Information supplied —
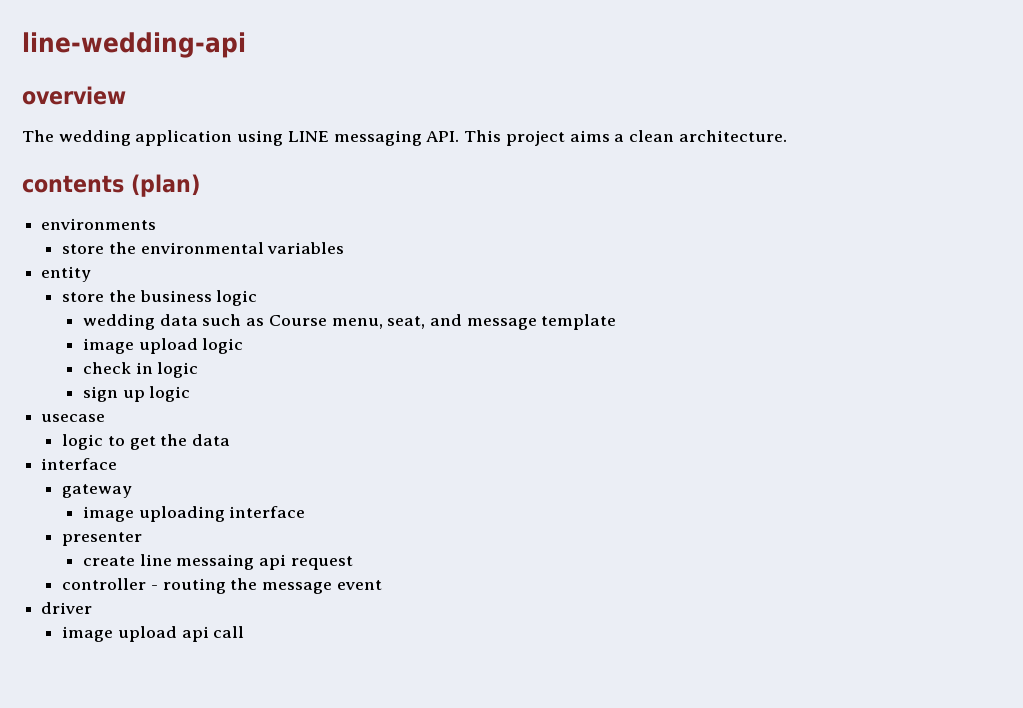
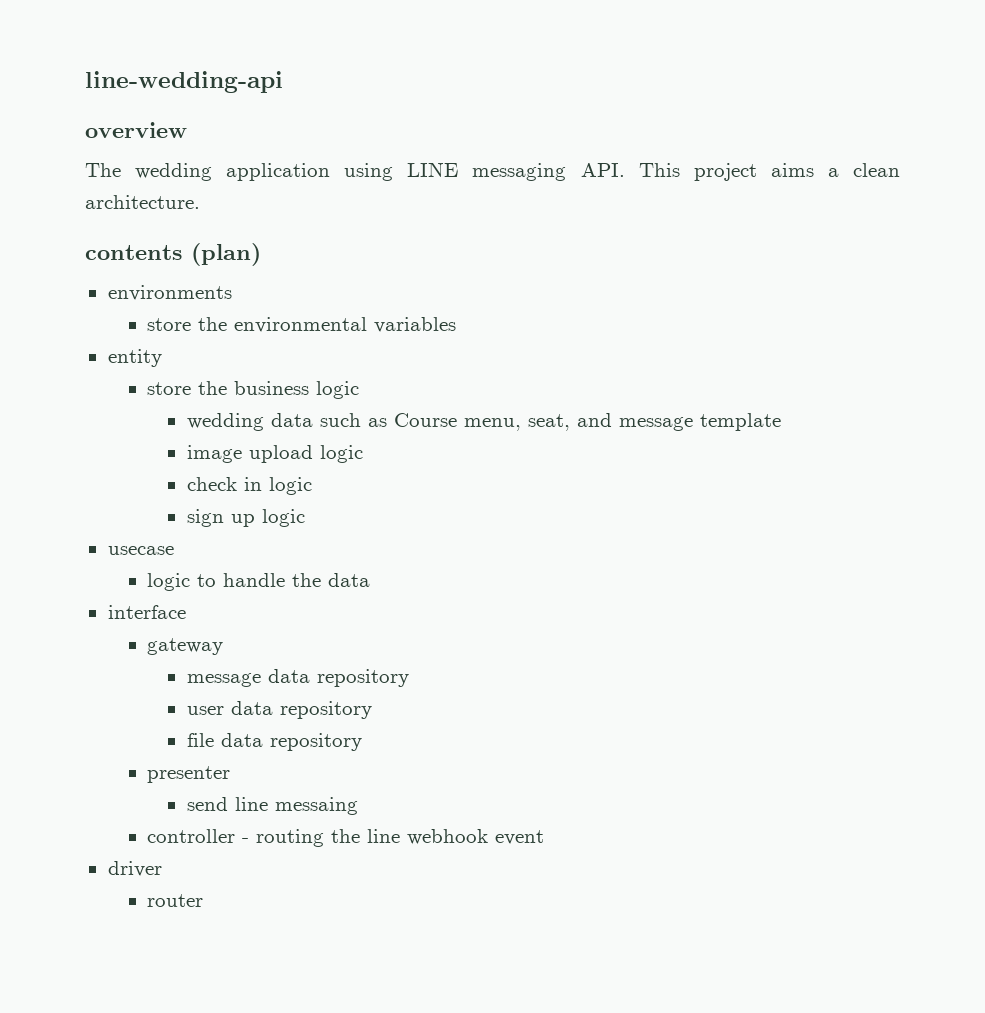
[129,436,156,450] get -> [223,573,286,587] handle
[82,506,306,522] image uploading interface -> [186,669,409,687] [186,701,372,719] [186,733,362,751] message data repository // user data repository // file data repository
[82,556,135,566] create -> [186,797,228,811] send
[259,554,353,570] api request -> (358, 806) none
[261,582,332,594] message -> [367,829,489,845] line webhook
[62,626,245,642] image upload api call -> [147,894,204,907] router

* * *

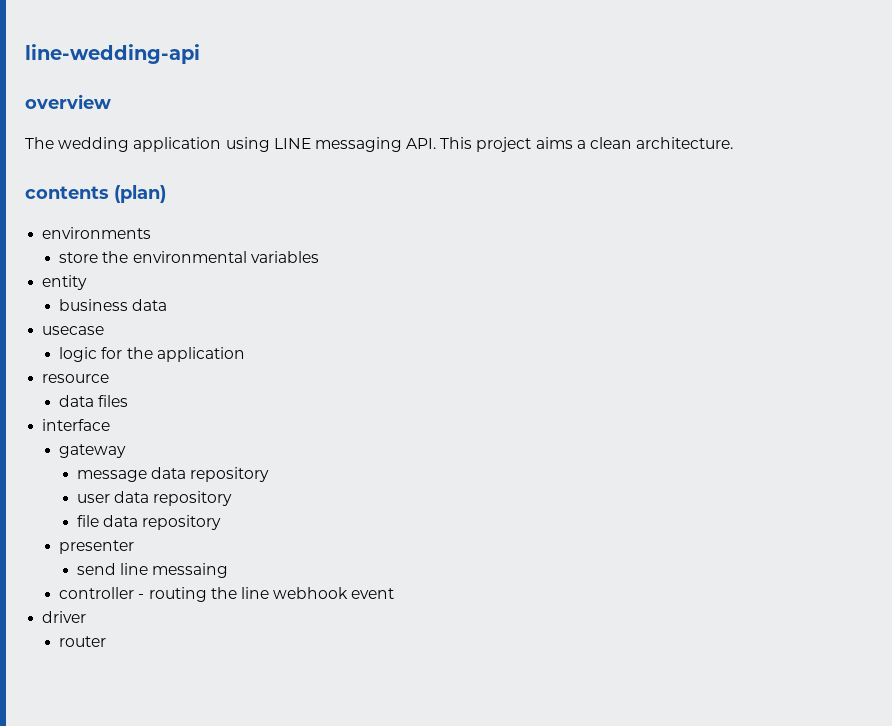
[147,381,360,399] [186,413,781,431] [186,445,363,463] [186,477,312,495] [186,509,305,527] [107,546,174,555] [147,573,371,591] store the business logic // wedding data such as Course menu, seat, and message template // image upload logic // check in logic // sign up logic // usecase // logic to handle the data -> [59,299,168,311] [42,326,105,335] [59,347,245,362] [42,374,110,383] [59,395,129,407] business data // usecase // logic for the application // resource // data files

Required work —
Please go through the material and return each line where the word "message" appears.

Problem solution —
[82,506,306,522] image uploading interface -> [186,669,409,687] [186,701,372,719] [186,733,362,751] message data repository // user data repository // file data repository
[261,582,332,594] message -> [367,829,489,845] line webhook
[147,381,360,399] [186,413,781,431] [186,445,363,463] [186,477,312,495] [186,509,305,527] [107,546,174,555] [147,573,371,591] store the business logic // wedding data such as Course menu, seat, and message template // image upload logic // check in logic // sign up logic // usecase // logic to handle the data -> [59,299,168,311] [42,326,105,335] [59,347,245,362] [42,374,110,383] [59,395,129,407] business data // usecase // logic for the application // resource // data files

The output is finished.